The project comes as an echo of Miami President David Hodge’s inaugural address.

“Unfortunately, throughout most of higher education, the common approach to undergraduate education does not engage students as active research agents,” Hodge said. “In my experience, we spend too much time telling students what we think they need to know, and not enough time using their curiosity to drive their learning.”

Marjorie Nadler, professor of communications, is working to implement an accepted proposal to revamp public speaking classes (COM 135).

The class involves students delivering a series of speeches, both planned and impromptu, over the course of the term. According to Nadler, it can be difficult for students to improve their public speaking if there is no good way to go back and review the speech.

With the funding the department received from the accepted proposal, speeches will, beginning in the spring, be recorded with digital video cameras and uploaded to a blackboard website. From there, students and professors will be able to go back and review the speech and even add commentary that plays during the speech.

Nadler said she is confident the digitalization technique will work well as several grad students in the communications department have already begun doing this on an experimental basis.

Although the students enrolled in COM 135 have only delivered two speeches this semester, Nadler said she is already seeing improvement over the old system.

“What we’re seeing in the pilot program is the progress is much greater and much faster,” Nadler said. “We’re seeing a bigger leap between the first and second speech.”

The accepted proposal also calls for a communication web for COM 135 instructors.

As Nadler explained, most of the classes in the Top 25 program are large lecture halls, so the change only affects a small number of instructors. Due to the nature of the public speaking courses, however, the classes only enroll 24-26 students per section.

“We don’t always have the intereaction among the three campuses and among the faculty,” Nadler said. “(But, with the new system,) instructors, no matter where they are will have access to new approaches and what we are doing.”

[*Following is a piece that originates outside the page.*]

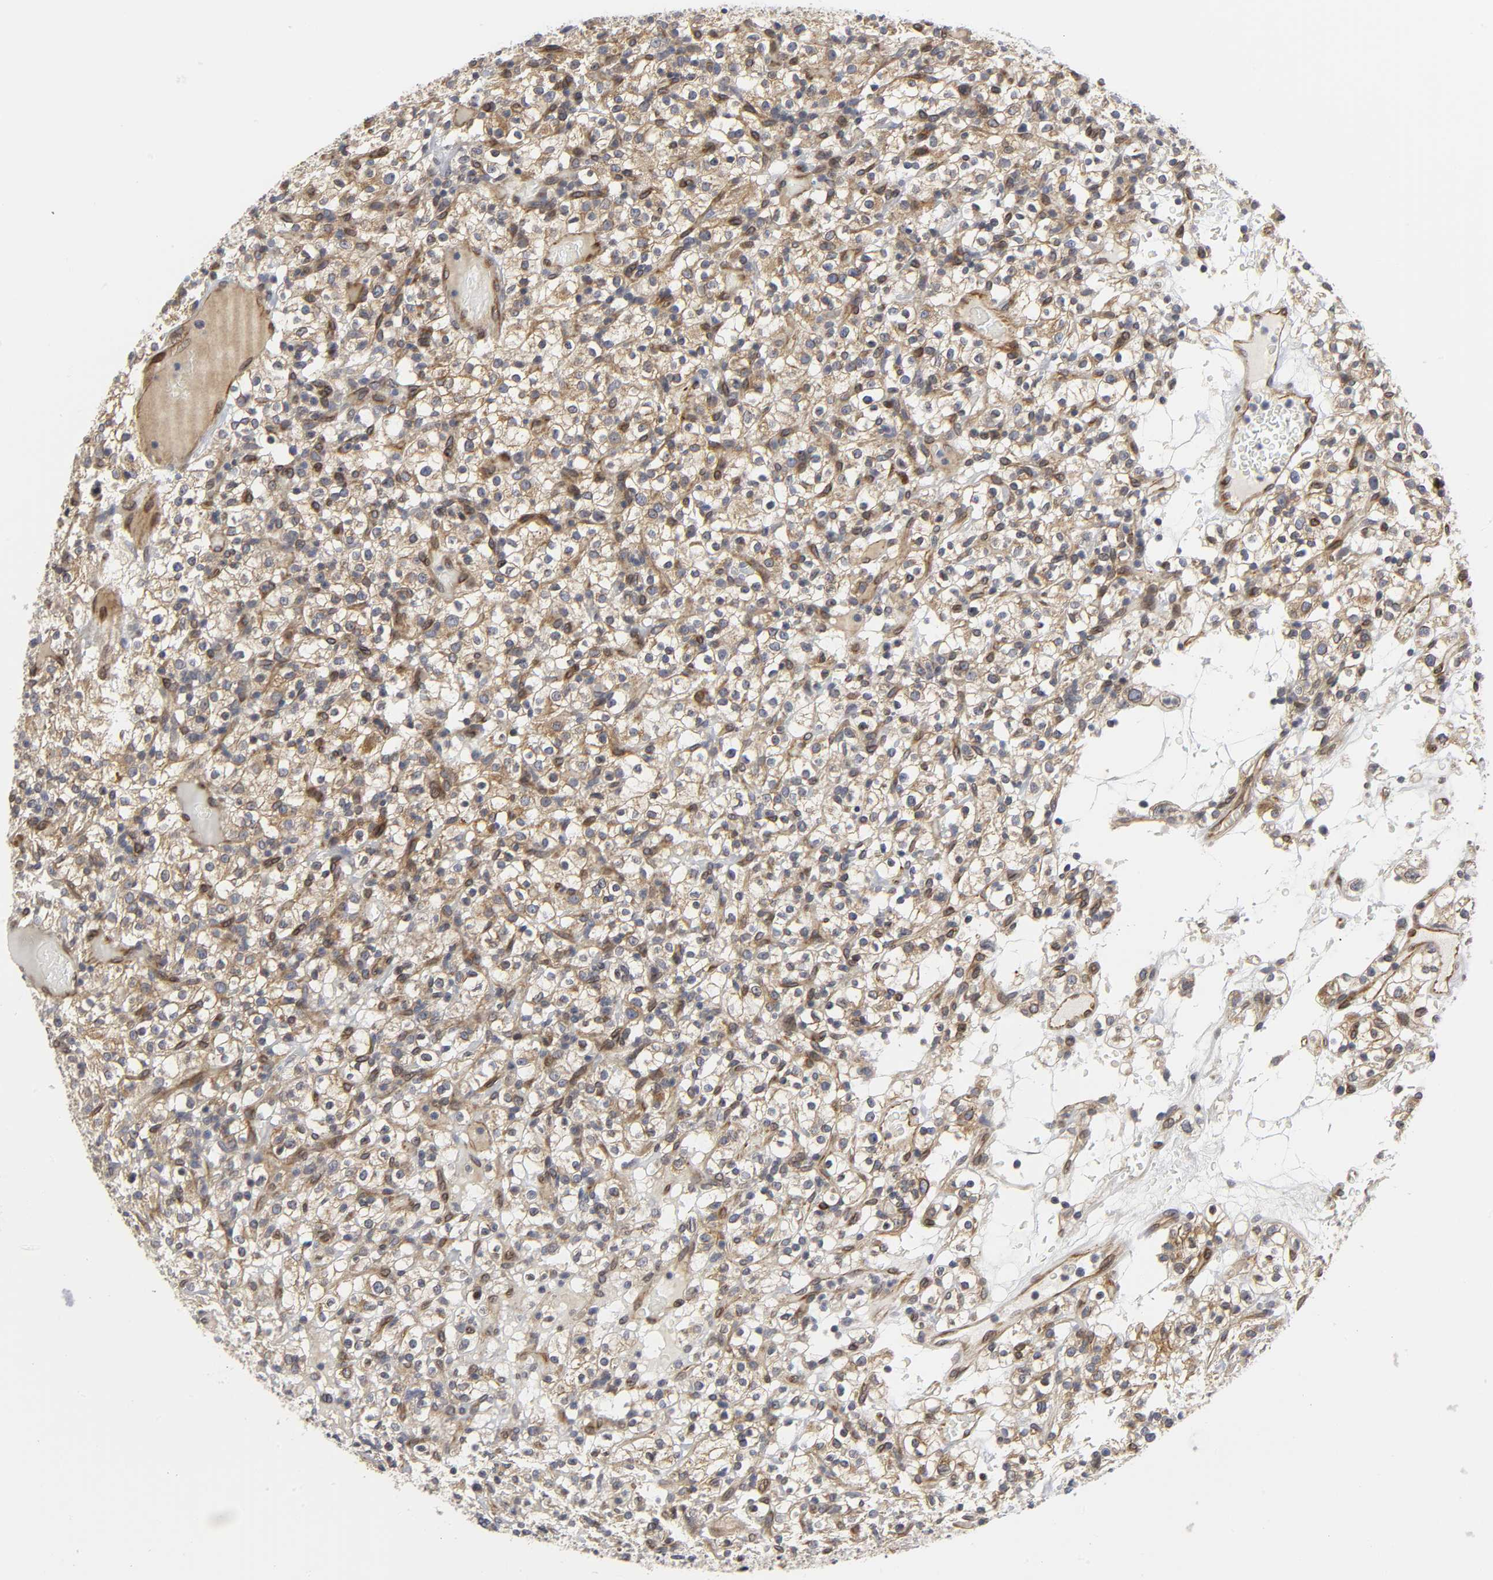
{"staining": {"intensity": "weak", "quantity": ">75%", "location": "cytoplasmic/membranous"}, "tissue": "renal cancer", "cell_type": "Tumor cells", "image_type": "cancer", "snomed": [{"axis": "morphology", "description": "Normal tissue, NOS"}, {"axis": "morphology", "description": "Adenocarcinoma, NOS"}, {"axis": "topography", "description": "Kidney"}], "caption": "Immunohistochemical staining of human renal cancer (adenocarcinoma) displays low levels of weak cytoplasmic/membranous positivity in about >75% of tumor cells. (IHC, brightfield microscopy, high magnification).", "gene": "ASB6", "patient": {"sex": "female", "age": 72}}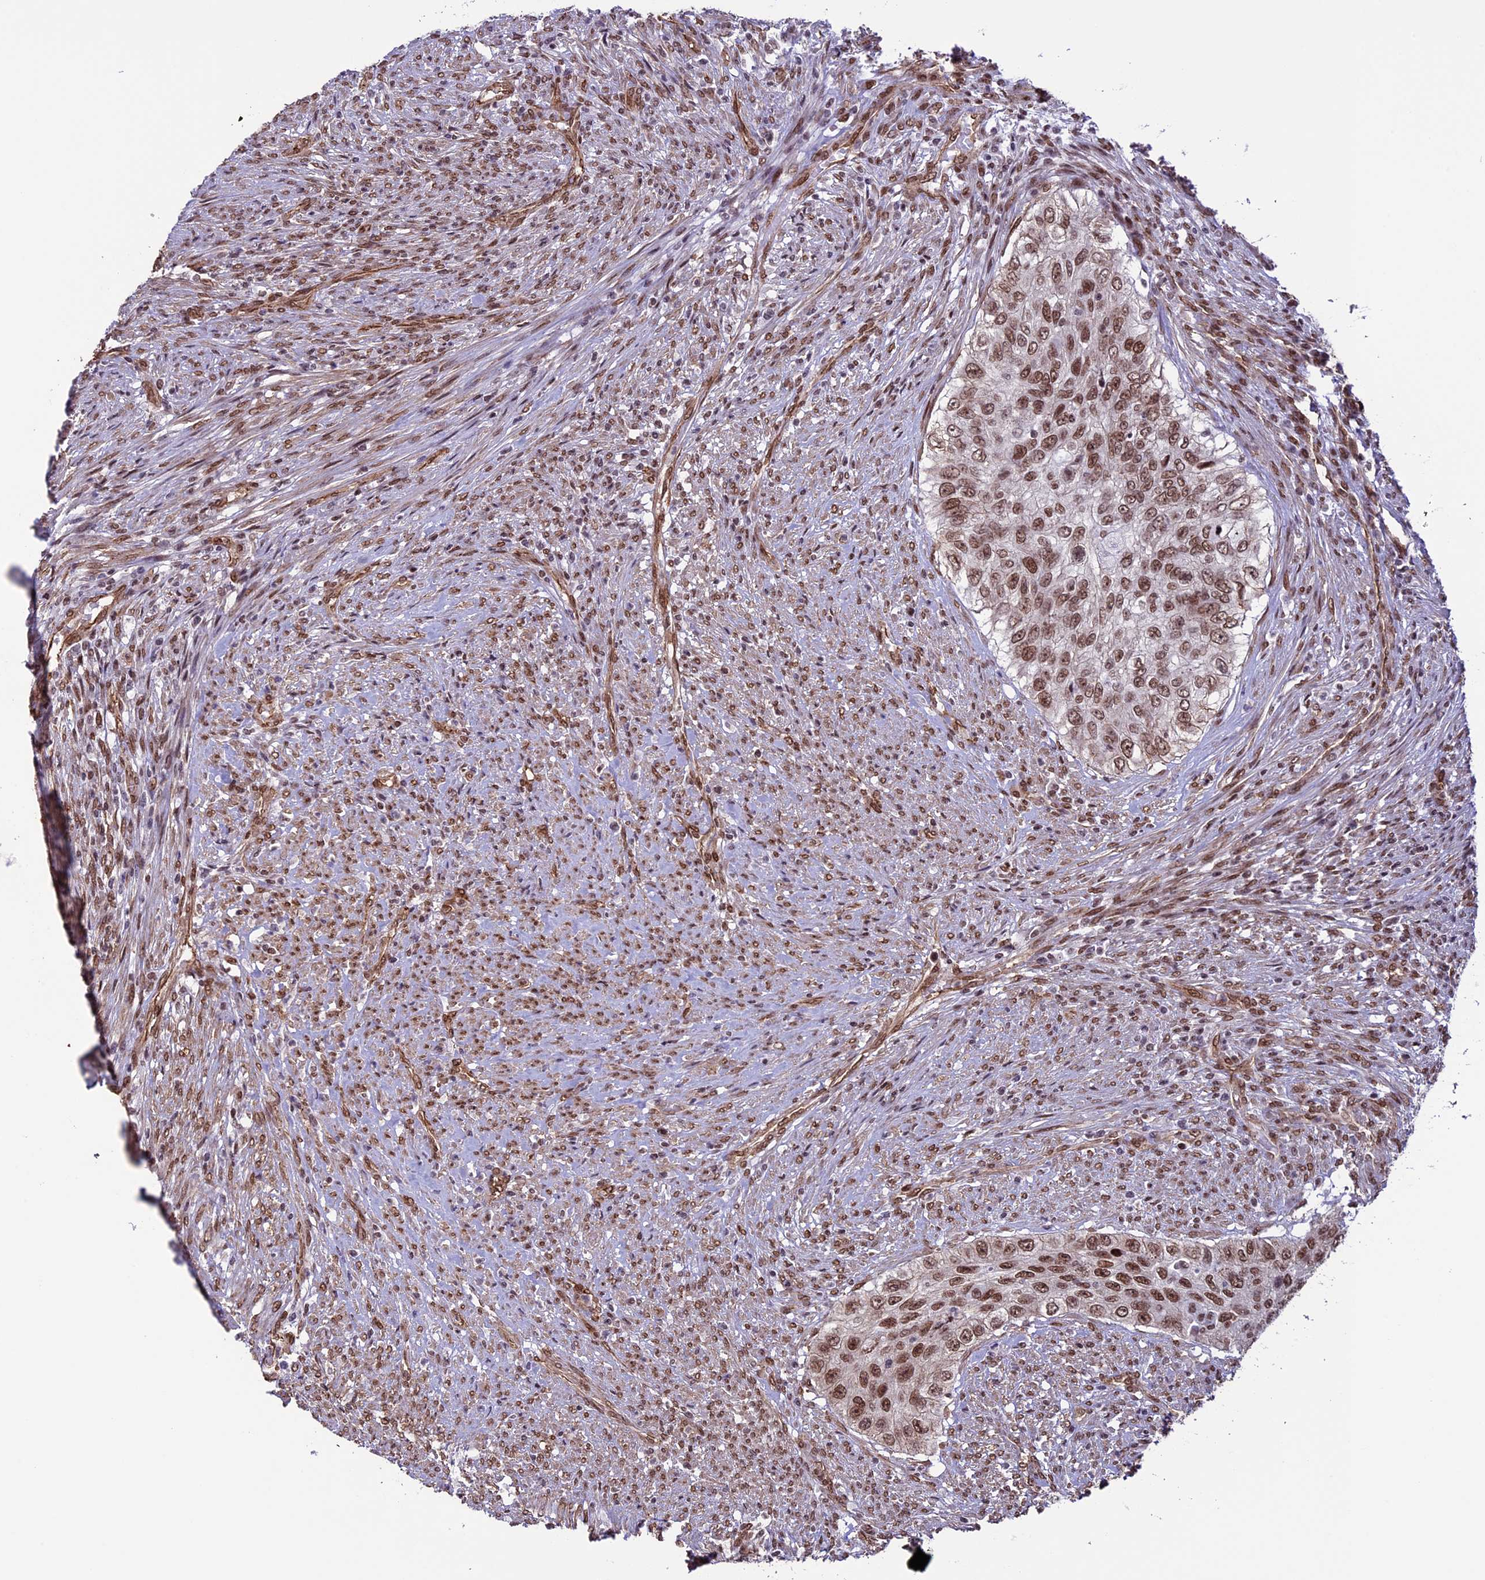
{"staining": {"intensity": "moderate", "quantity": ">75%", "location": "nuclear"}, "tissue": "urothelial cancer", "cell_type": "Tumor cells", "image_type": "cancer", "snomed": [{"axis": "morphology", "description": "Urothelial carcinoma, High grade"}, {"axis": "topography", "description": "Urinary bladder"}], "caption": "This micrograph reveals IHC staining of urothelial cancer, with medium moderate nuclear expression in approximately >75% of tumor cells.", "gene": "MPHOSPH8", "patient": {"sex": "female", "age": 60}}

Nadler said she hopes that instructors will be able to effectively share anything from lesson plans to new concepts to new techniques for teaching the course.

The other six courses whose Top 25 proposals were accepted as of April of 2007 include, CSA 141 and CSA 148 - Personal Computer Application and Business Computing, GEO 101 – Global Forces, Local Diversity, MIS 235 – Making Information Systems Fun, From a Students' Perspective, PSY 111 – Introduction to Psychology, MKT 291 – Principles of Marketing and THE 191 – Theatre Appreciation.

Stonewater said that despite the new learning techniques, retraining of instructors will not be necessary, although a summer workshop is in planning.